DATA IN THIS EXERCISE:
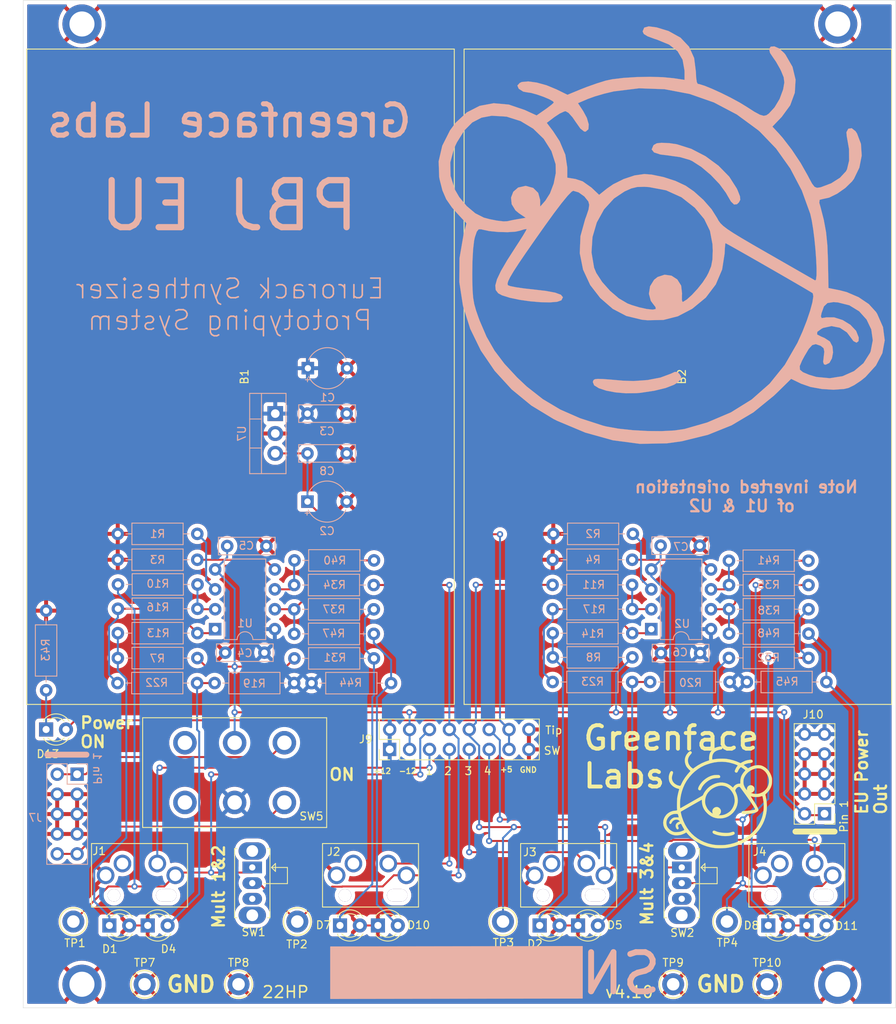
<source format=kicad_pcb>
(kicad_pcb (version 20211014) (generator pcbnew)

  (general
    (thickness 1.6)
  )

  (paper "A4")
  (title_block
    (title "PBJ EU")
    (rev "4.10")
  )

  (layers
    (0 "F.Cu" signal)
    (31 "B.Cu" signal)
    (32 "B.Adhes" user "B.Adhesive")
    (33 "F.Adhes" user "F.Adhesive")
    (34 "B.Paste" user)
    (35 "F.Paste" user)
    (36 "B.SilkS" user "B.Silkscreen")
    (37 "F.SilkS" user "F.Silkscreen")
    (38 "B.Mask" user)
    (39 "F.Mask" user)
    (40 "Dwgs.User" user "User.Drawings")
    (41 "Cmts.User" user "User.Comments")
    (42 "Eco1.User" user "User.Eco1")
    (43 "Eco2.User" user "User.Eco2")
    (44 "Edge.Cuts" user)
    (45 "Margin" user)
    (46 "B.CrtYd" user "B.Courtyard")
    (47 "F.CrtYd" user "F.Courtyard")
    (48 "B.Fab" user)
    (49 "F.Fab" user)
  )

  (setup
    (stackup
      (layer "F.SilkS" (type "Top Silk Screen"))
      (layer "F.Paste" (type "Top Solder Paste"))
      (layer "F.Mask" (type "Top Solder Mask") (thickness 0.01))
      (layer "F.Cu" (type "copper") (thickness 0.035))
      (layer "dielectric 1" (type "core") (thickness 1.51) (material "FR4") (epsilon_r 4.5) (loss_tangent 0.02))
      (layer "B.Cu" (type "copper") (thickness 0.035))
      (layer "B.Mask" (type "Bottom Solder Mask") (thickness 0.01))
      (layer "B.Paste" (type "Bottom Solder Paste"))
      (layer "B.SilkS" (type "Bottom Silk Screen"))
      (copper_finish "None")
      (dielectric_constraints no)
    )
    (pad_to_mask_clearance 0.051)
    (solder_mask_min_width 0.25)
    (pcbplotparams
      (layerselection 0x00010fc_ffffffff)
      (disableapertmacros false)
      (usegerberextensions false)
      (usegerberattributes false)
      (usegerberadvancedattributes false)
      (creategerberjobfile false)
      (svguseinch false)
      (svgprecision 6)
      (excludeedgelayer true)
      (plotframeref false)
      (viasonmask false)
      (mode 1)
      (useauxorigin false)
      (hpglpennumber 1)
      (hpglpenspeed 20)
      (hpglpendiameter 15.000000)
      (dxfpolygonmode true)
      (dxfimperialunits true)
      (dxfusepcbnewfont true)
      (psnegative false)
      (psa4output false)
      (plotreference true)
      (plotvalue true)
      (plotinvisibletext false)
      (sketchpadsonfab false)
      (subtractmaskfromsilk false)
      (outputformat 1)
      (mirror false)
      (drillshape 0)
      (scaleselection 1)
      (outputdirectory "gerber/")
    )
  )

  (net 0 "")
  (net 1 "Net-(D13-Pad1)")
  (net 2 "Tip1")
  (net 3 "GND")
  (net 4 "Tip2")
  (net 5 "Tip3")
  (net 6 "Tip4")
  (net 7 "+5V")
  (net 8 "-12V")
  (net 9 "+12V")
  (net 10 "Net-(D4-Pad2)")
  (net 11 "Net-(D5-Pad2)")
  (net 12 "Net-(D10-Pad2)")
  (net 13 "Net-(D11-Pad2)")
  (net 14 "SW1")
  (net 15 "SW2")
  (net 16 "SW3")
  (net 17 "SW4")
  (net 18 "Net-(R13-Pad1)")
  (net 19 "Net-(R14-Pad1)")
  (net 20 "Net-(R10-Pad2)")
  (net 21 "Net-(R11-Pad2)")
  (net 22 "Net-(R34-Pad2)")
  (net 23 "Net-(R35-Pad2)")
  (net 24 "Net-(D1-Pad1)")
  (net 25 "Net-(D2-Pad1)")
  (net 26 "Net-(D7-Pad1)")
  (net 27 "Net-(D8-Pad1)")
  (net 28 "Net-(R37-Pad1)")
  (net 29 "Net-(R38-Pad1)")
  (net 30 "Net-(J7-Pad1)")
  (net 31 "Net-(J7-Pad10)")
  (net 32 "Net-(R1-Pad1)")
  (net 33 "Net-(R2-Pad1)")
  (net 34 "Net-(R3-Pad1)")
  (net 35 "Net-(R4-Pad1)")
  (net 36 "unconnected-(J1-Pad3)")
  (net 37 "unconnected-(J2-Pad3)")
  (net 38 "unconnected-(J3-Pad3)")
  (net 39 "unconnected-(J4-Pad3)")
  (net 40 "unconnected-(SW1-Pad3)")
  (net 41 "unconnected-(SW2-Pad3)")

  (footprint "LED_THT:LED_D3.0mm" (layer "F.Cu") (at 135.15 148))

  (footprint "LED_THT:LED_D3.0mm" (layer "F.Cu") (at 140.05 148))

  (footprint "LED_THT:LED_D3.0mm" (layer "F.Cu") (at 42.92 123))

  (footprint "panel:MountingHole_3.2mm_M3_SmPad" (layer "F.Cu") (at 47.5 155.5))

  (footprint "panel:MountingHole_3.2mm_M3_SmPad" (layer "F.Cu") (at 144.02 155.5))

  (footprint "panel:MountingHole_3.2mm_M3_SmPad" (layer "F.Cu") (at 144.02 33))

  (footprint "panel:MountingHole_3.2mm_M3_SmPad" (layer "F.Cu") (at 47.5 33))

  (footprint "TestPoint:TestPoint_Keystone_5005-5009_Compact" (layer "F.Cu") (at 75 147.5))

  (footprint "TestPoint:TestPoint_Keystone_5005-5009_Compact" (layer "F.Cu") (at 129.87 147.5))

  (footprint "TestPoint:TestPoint_Keystone_5005-5009_Compact" (layer "F.Cu") (at 55.5 155.5))

  (footprint "TestPoint:TestPoint_Keystone_5005-5009_Compact" (layer "F.Cu") (at 67.5 155.5))

  (footprint "TestPoint:TestPoint_Keystone_5005-5009_Compact" (layer "F.Cu") (at 123 155.5))

  (footprint "TestPoint:TestPoint_Keystone_5005-5009_Compact" (layer "F.Cu") (at 135 155.5))

  (footprint "panel:Proto_400" (layer "F.Cu") (at 67.75 78 90))

  (footprint "panel:Proto_400" (layer "F.Cu") (at 123.6 78 90))

  (footprint "TestPoint:TestPoint_Keystone_5005-5009_Compact" (layer "F.Cu") (at 46.4 147.5))

  (footprint "sputterizer:Molex-0472570001" (layer "F.Cu") (at 84.35 141.6))

  (footprint "sputterizer:Molex-0472570001" (layer "F.Cu") (at 54.85 141.6))

  (footprint "LED_THT:LED_D3.0mm" (layer "F.Cu") (at 85.3 148))

  (footprint "LED_THT:LED_D3.0mm" (layer "F.Cu") (at 55.9 148))

  (footprint "LED_THT:LED_D3.0mm" (layer "F.Cu") (at 80.45 148))

  (footprint "LED_THT:LED_D3.0mm" (layer "F.Cu") (at 51 148))

  (footprint "Button_Switch_THT:SW_Slide_1P2T_CK_OS102011MS2Q" (layer "F.Cu") (at 69.25 140.6 -90))

  (footprint "TestPoint:TestPoint_Keystone_5005-5009_Compact" (layer "F.Cu") (at 101.27 147.5))

  (footprint "sputterizer:Molex-0472570001" (layer "F.Cu") (at 109.65 141.6))

  (footprint "sputterizer:Molex-0472570001" (layer "F.Cu") (at 138.8 141.6))

  (footprint "LED_THT:LED_D3.0mm" (layer "F.Cu") (at 110.85 148))

  (footprint "LED_THT:LED_D3.0mm" (layer "F.Cu") (at 105.95 148))

  (footprint "Button_Switch_THT:SW_Slide_1P2T_CK_OS102011MS2Q" (layer "F.Cu") (at 124.1 140.6 -90))

  (footprint "Connector_PinHeader_2.54mm:PinHeader_2x08_P2.54mm_Vertical" (layer "F.Cu") (at 86.8 125.54 90))

  (footprint "Connector_PinHeader_2.54mm:PinHeader_2x05_P2.54mm_Vertical" (layer "F.Cu") (at 142.33 133.75 180))

  (footprint "sputterizer:S202031MS02Q" (layer "F.Cu") (at 67 128.5 180))

  (footprint "panel:small_face" (layer "F.Cu") (at 128.63 132.09))

  (footprint "Capacitor_THT:CP_Radial_Tantal_D5.0mm_P5.00mm" (layer "B.Cu") (at 76.3524 76.9112))

  (footprint "Resistor_THT:R_Axial_DIN0207_L6.3mm_D2.5mm_P10.16mm_Horizontal" (layer "B.Cu") (at 42.92 118 90))

  (footprint "Package_DIP:DIP-8_W7.62mm" (layer "B.Cu") (at 64.51 110.2))

  (footprint "Resistor_THT:R_Axial_DIN0207_L6.3mm_D2.5mm_P10.16mm_Horizontal" (layer "B.Cu") (at 74.61 110.8))

  (footprint "Resistor_THT:R_Axial_DIN0207_L6.3mm_D2.5mm_P10.16mm_Horizontal" (layer "B.Cu") (at 76.82 117.09))

  (footprint "Resistor_THT:R_Axial_DIN0207_L6.3mm_D2.5mm_P10.16mm_Horizontal" (layer "B.Cu") (at 74.61 107.67))

  (footprint "Resistor_THT:R_Axial_DIN0207_L6.3mm_D2.5mm_P10.16mm_Horizontal" (layer "B.Cu") (at 52.04 117.08))

  (footprint "Resistor_THT:R_Axial_DIN0207_L6.3mm_D2.5mm_P10.16mm_Horizontal" (layer "B.Cu") (at 62.25 107.6 180))

  (footprint "Resistor_THT:R_Axial_DIN0207_L6.3mm_D2.5mm_P10.16mm_Horizontal" (layer "B.Cu") (at 52.08 113.89))

  (footprint "Resistor_THT:R_Axial_DIN0207_L6.3mm_D2.5mm_P10.16mm_Horizontal" (layer "B.Cu") (at 74.6 117.08 180))

  (footprint "Resistor_THT:R_Axial_DIN0207_L6.3mm_D2.5mm_P10.16mm_Horizontal" (layer "B.Cu") (at 52.1 104.5))

  (footprint "Resistor_THT:R_Axial_DIN0207_L6.3mm_D2.5mm_P10.16mm_Horizontal" (layer "B.Cu") (at 62.24 110.71 180))

  (footprint "Capacitor_THT:C_Rect_L7.0mm_W2.0mm_P5.00mm" (layer "B.Cu") (at 126.45 113.25 180))

  (footprint "Capacitor_THT:C_Rect_L7.0mm_W2.0mm_P5.00mm" (layer "B.Cu") (at 70.8 113.2 180))

  (footprint "Capacitor_THT:C_Rect_L7.0mm_W2.0mm_P5.00mm" (layer "B.Cu") (at 126.4 99.55 180))

  (footprint "Resistor_THT:R_Axial_DIN0207_L6.3mm_D2.5mm_P10.16mm_Horizontal" (layer "B.Cu") (at 130.13 110.77))

  (footprint "Resistor_THT:R_Axial_DIN0207_L6.3mm_D2.5mm_P10.16mm_Horizontal" (layer "B.Cu") (at 132.41 116.94))

  (footprint "Resistor_THT:R_Axial_DIN0207_L6.3mm_D2.5mm_P10.16mm_Horizontal" (layer "B.Cu") (at 140.28 113.87 180))

  (footprint "Resistor_THT:R_Axial_DIN0207_L6.3mm_D2.5mm_P10.16mm_Horizontal" (layer "B.Cu") (at 107.63 113.8))

  (footprint "Resistor_THT:R_Axial_DIN0207_L6.3mm_D2.5mm_P10.16mm_Horizontal" (layer "B.Cu")
    (tedit 5AE5139B) (tstamp 00000000-0000-0000-0000-00005fab4275)
    (at 130.13 107.66)
    (descr "Resistor, Axial_DIN0207 series, Axial, Horizontal, pin pitch=10.16mm, 0.25W = 1/4W, length*diameter=6.3*2.5mm^2, http://cdn-reichelt.de/documents/datenblatt/B400/1_4W%23YAG.pdf")
    (tags "Resistor Axial_DIN0207 series Axial Horizontal pin pitch 10.16mm 0.25W = 1/4W length 6.3mm diameter 2.5mm")
    (property "Digi-Key Part" "CF14JT1K00CT-ND")
    (property "Sheetfile" "C:/Users/shann/Dropbox/moog/PBJ/PBJ_EU/PBJ EU.sch")
    (property "Sheetname" "")
    (path "/00000000-0000-0000-0000-00006099b4f0")
    (attr through_hole)
    (fp_text reference "R38" (at 5.1 0.15) (layer "B.SilkS")
      (effects (font (size 1 1) (thickness 0.15)) (justify mirror))
      (tstamp affde569-2285-403c-ac40-8537dc48f85d)
    )
    (fp_text value "1K" (at 5.08 -2.37) (layer "B.Fab")
      (effects (font (size 1 1) (thickness 0.15)) (justify mirror))
      (tstamp 4d87b157-ce70-4012-a0d9-87eb85e410f2)
    )
    (fp_text user "${REFERENCE}" (at 5.08 0) (layer "B.Fab")
      (effects (font (size 1 1) (thickness 0.15)) (justify mirror))
      (tstamp
... [1290097 chars truncated]
</source>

EXERCISE: Look above for the line with "(at 85.3 148))" and the line with "(at 109.65 141.6))". Retype those two lines and every line between them exactly, adding nothing.

EXPECTED OUTPUT:
  (footprint "LED_THT:LED_D3.0mm" (layer "F.Cu") (at 85.3 148))

  (footprint "LED_THT:LED_D3.0mm" (layer "F.Cu") (at 55.9 148))

  (footprint "LED_THT:LED_D3.0mm" (layer "F.Cu") (at 80.45 148))

  (footprint "LED_THT:LED_D3.0mm" (layer "F.Cu") (at 51 148))

  (footprint "Button_Switch_THT:SW_Slide_1P2T_CK_OS102011MS2Q" (layer "F.Cu") (at 69.25 140.6 -90))

  (footprint "TestPoint:TestPoint_Keystone_5005-5009_Compact" (layer "F.Cu") (at 101.27 147.5))

  (footprint "sputterizer:Molex-0472570001" (layer "F.Cu") (at 109.65 141.6))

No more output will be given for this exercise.